Record extracts =
^^^^^^^^
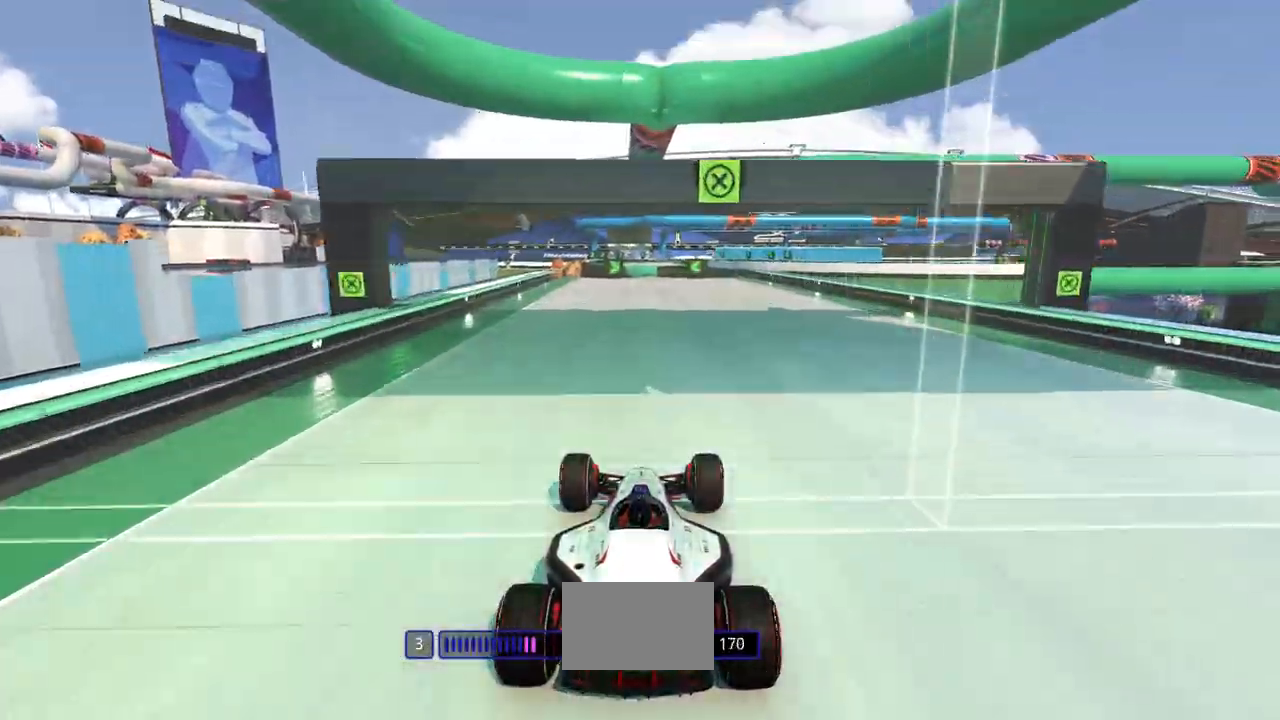
{"keys": ["up"], "events": []}
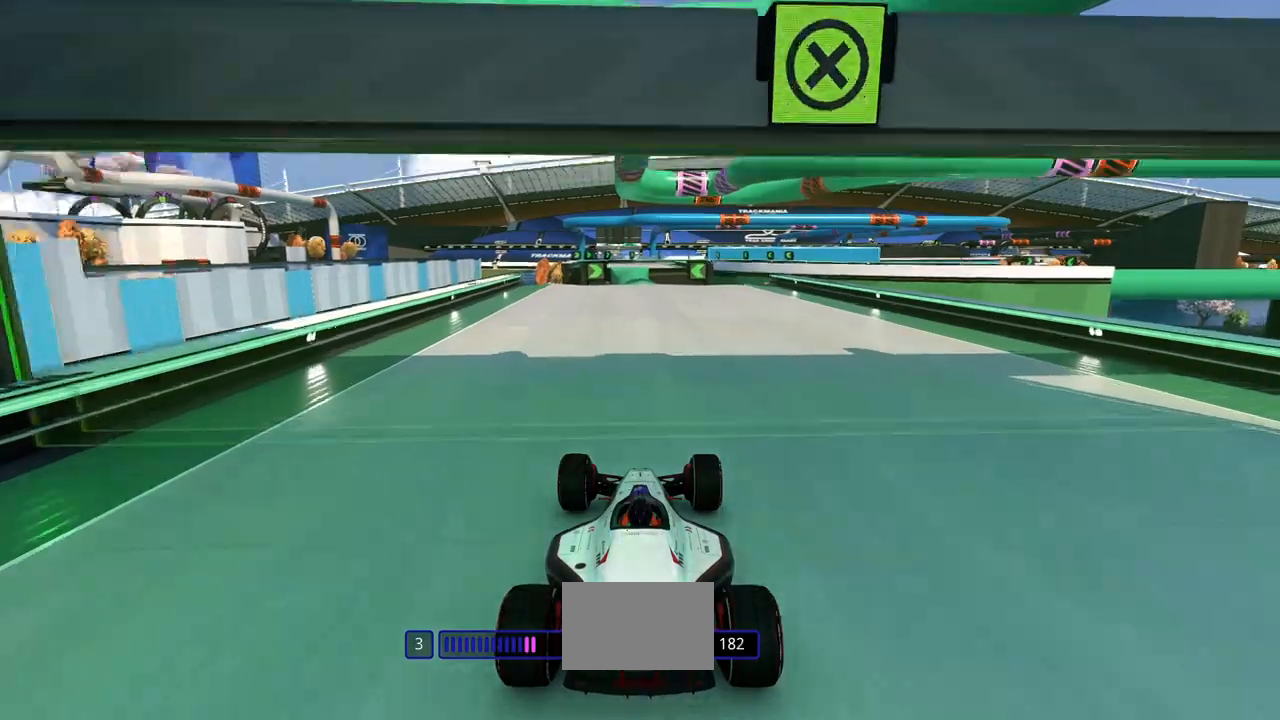
{"keys": ["up"], "events": []}
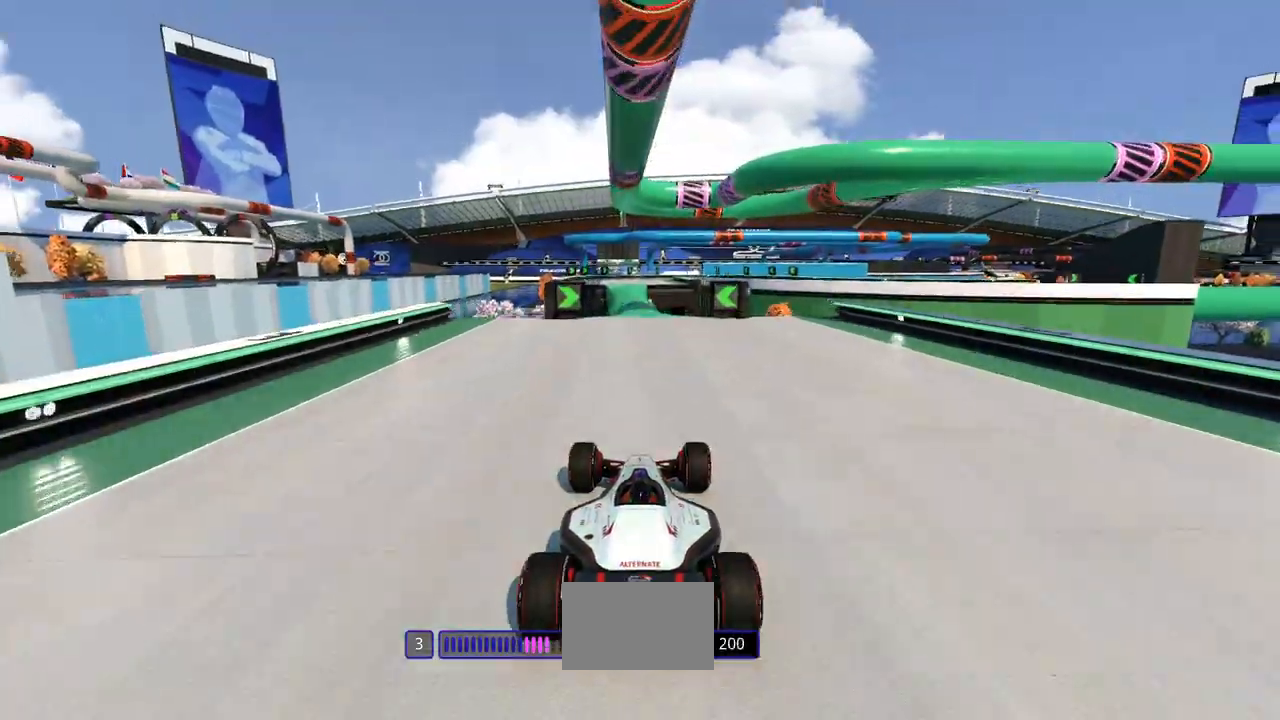
{"keys": ["up"], "events": []}
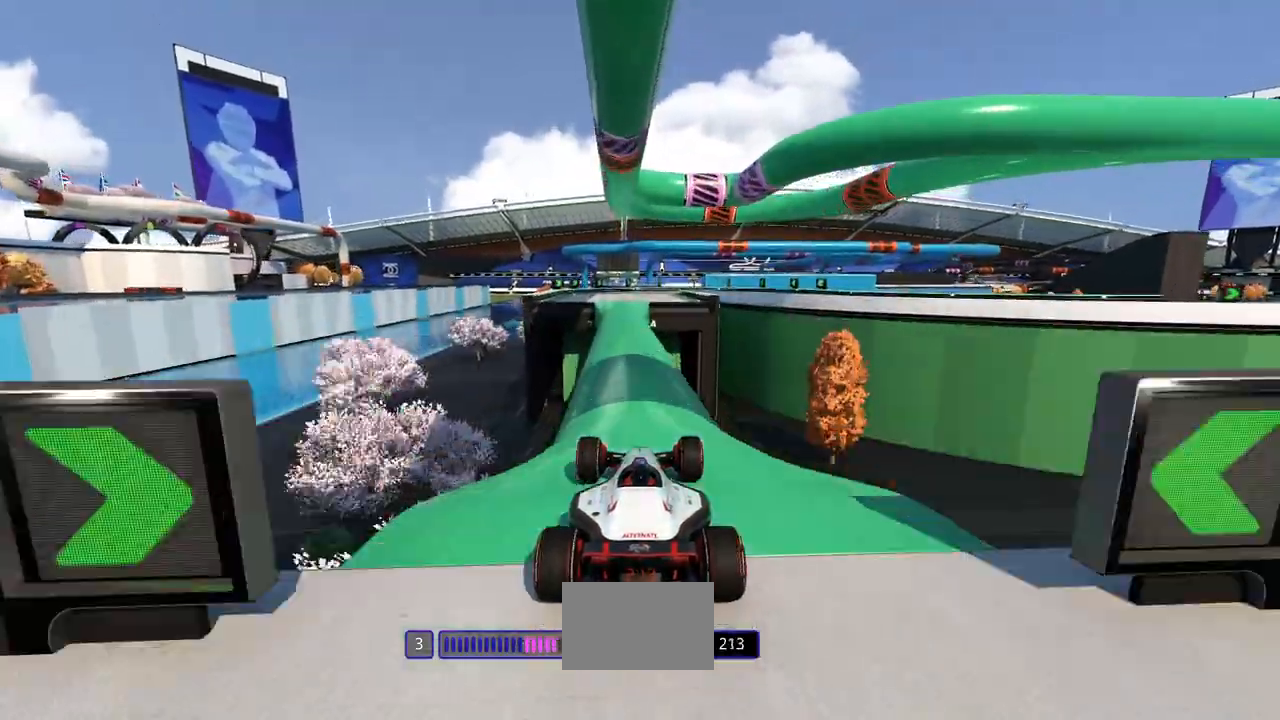
{"keys": ["right", "up"], "events": [[167, "left", "down"], [400, "left", "up"], [400, "right", "down"]]}
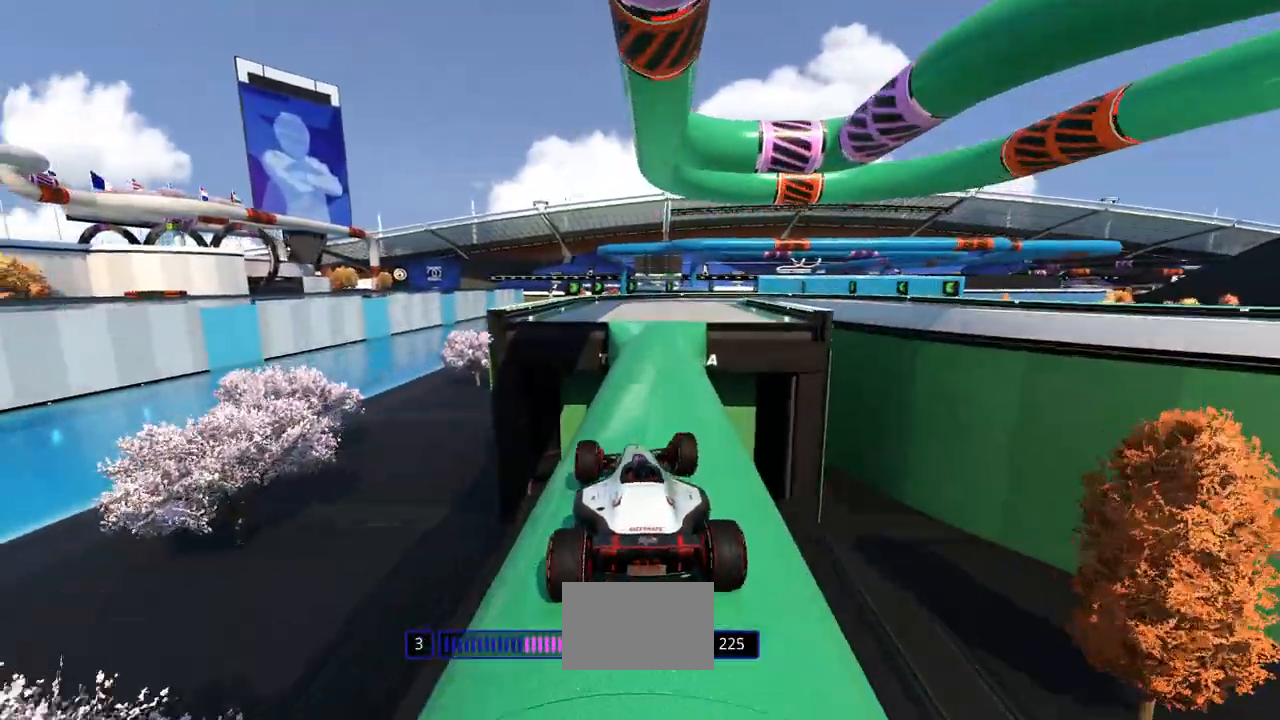
{"keys": ["down", "right", "up"], "events": [[167, "down", "down"], [400, "down", "up"], [467, "up", "up"], [500, "down", "down"], [500, "up", "down"]]}
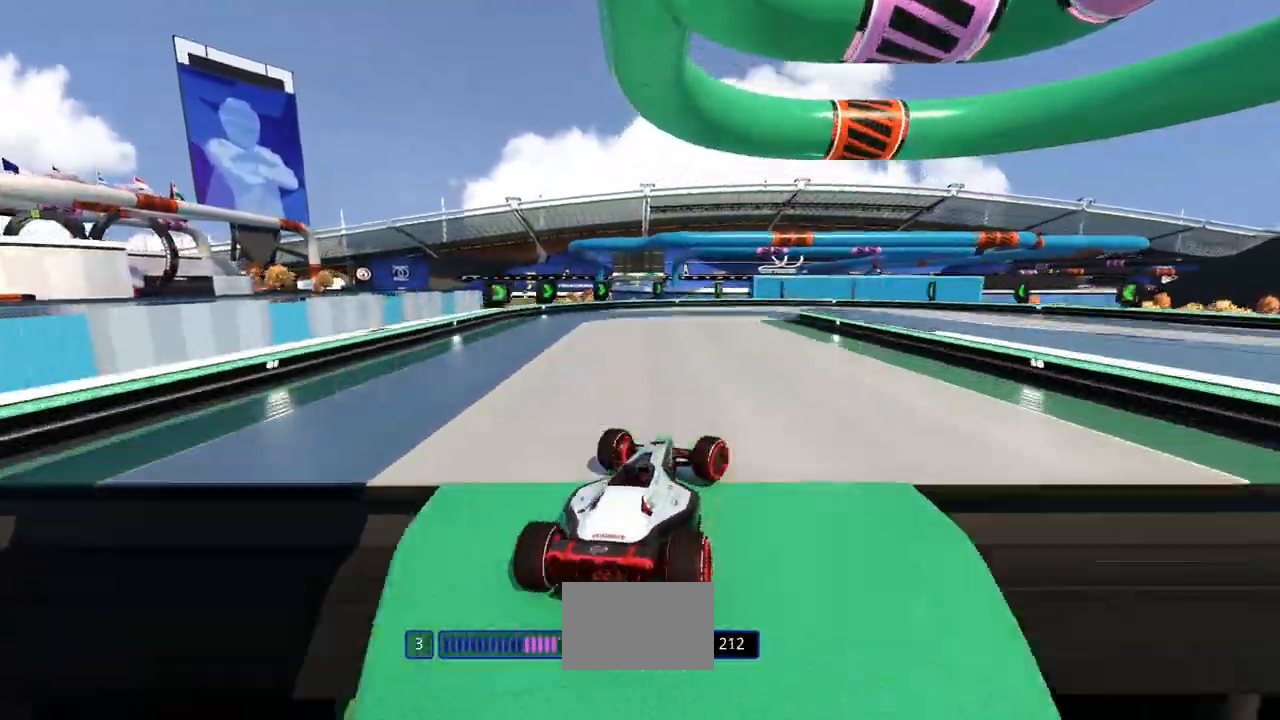
{"keys": ["right", "up"], "events": [[67, "down", "up"], [100, "up", "up"], [400, "down", "down"], [433, "up", "down"], [467, "down", "up"]]}
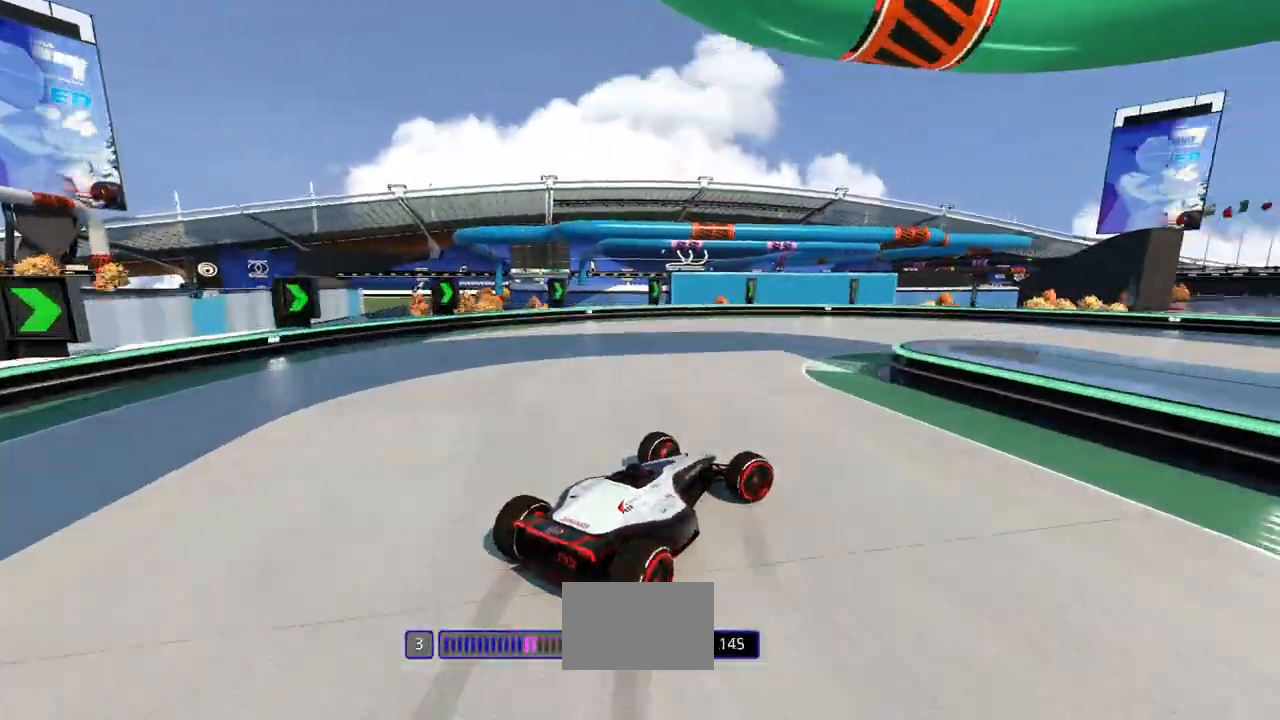
{"keys": ["right", "up"], "events": [[100, "down", "down"], [167, "down", "up"], [267, "down", "down"], [300, "down", "up"]]}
^^^^^^^^
Task requirements = Restate each record from above word for word, excluding any picture it holds.

Output for this exercise =
{"keys": ["up"], "events": []}
{"keys": ["up"], "events": []}
{"keys": ["up"], "events": []}
{"keys": ["right", "up"], "events": [[167, "left", "down"], [400, "left", "up"], [400, "right", "down"]]}
{"keys": ["down", "right", "up"], "events": [[167, "down", "down"], [400, "down", "up"], [467, "up", "up"], [500, "down", "down"], [500, "up", "down"]]}
{"keys": ["right", "up"], "events": [[67, "down", "up"], [100, "up", "up"], [400, "down", "down"], [433, "up", "down"], [467, "down", "up"]]}
{"keys": ["right", "up"], "events": [[100, "down", "down"], [167, "down", "up"], [267, "down", "down"], [300, "down", "up"]]}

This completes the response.